October 1 vs. Islanders: 3-2 Boston
Preseason for the Bs ended in Bridgeport, home of the Islanders’ AHL team, with a hard-fought victory that stands in stark comparison to their last showing against NYI. Dennis Seidenberg, who scored with 8 minutes left in the game, admitted to the media that he thought the team was a little sloppy, but there’s time to learn lessons from preseason! The Islanders swapped out Al Montoya for Evgeni Nabokov in net, which proved to be a good move–for the Bruins, since all three goals were scored on him. Meanwhile Tim Thomas played the entire game. David Krejci scored unassisted, Tyler Seguin added another one less than a minute later and of course Seidenberg scored too.

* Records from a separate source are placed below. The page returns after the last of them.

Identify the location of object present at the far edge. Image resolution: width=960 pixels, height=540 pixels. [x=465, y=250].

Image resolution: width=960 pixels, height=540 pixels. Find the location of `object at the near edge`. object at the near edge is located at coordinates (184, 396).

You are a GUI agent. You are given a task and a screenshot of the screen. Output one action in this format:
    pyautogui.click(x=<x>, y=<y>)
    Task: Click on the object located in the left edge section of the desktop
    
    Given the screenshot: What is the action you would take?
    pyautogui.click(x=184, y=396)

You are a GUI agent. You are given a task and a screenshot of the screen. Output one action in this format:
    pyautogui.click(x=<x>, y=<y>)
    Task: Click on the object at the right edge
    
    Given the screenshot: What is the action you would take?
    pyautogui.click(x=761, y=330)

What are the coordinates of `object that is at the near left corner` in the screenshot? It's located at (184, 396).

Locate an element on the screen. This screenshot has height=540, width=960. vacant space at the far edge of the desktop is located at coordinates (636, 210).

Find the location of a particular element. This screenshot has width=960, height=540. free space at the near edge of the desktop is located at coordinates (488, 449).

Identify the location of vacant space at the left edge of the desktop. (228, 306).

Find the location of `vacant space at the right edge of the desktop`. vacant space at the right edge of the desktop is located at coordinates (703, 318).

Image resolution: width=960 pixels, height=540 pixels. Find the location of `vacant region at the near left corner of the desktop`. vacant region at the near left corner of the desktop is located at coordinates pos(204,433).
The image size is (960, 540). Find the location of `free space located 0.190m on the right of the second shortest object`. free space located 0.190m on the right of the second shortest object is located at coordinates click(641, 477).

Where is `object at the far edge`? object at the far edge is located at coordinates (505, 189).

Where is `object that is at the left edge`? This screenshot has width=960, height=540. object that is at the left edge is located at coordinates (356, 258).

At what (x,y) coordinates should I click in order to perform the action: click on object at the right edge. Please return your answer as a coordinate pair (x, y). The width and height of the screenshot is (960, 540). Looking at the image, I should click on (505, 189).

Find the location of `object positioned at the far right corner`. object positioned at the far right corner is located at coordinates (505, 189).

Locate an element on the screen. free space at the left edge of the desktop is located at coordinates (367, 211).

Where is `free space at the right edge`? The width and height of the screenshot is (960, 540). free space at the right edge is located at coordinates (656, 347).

All in all, not a bad preseason at all. A 4-1-1 record isn’t terrible and a lot of guys got to stretch their legs and try to prove themselves. (Some of them, like Sauve and McDermid, have been reassigned to Providence or returned to their junior clubs.) Still, it’s been great! Plus, since the team didn’t need to make a lot of post-Cup changes, that portends well for this season.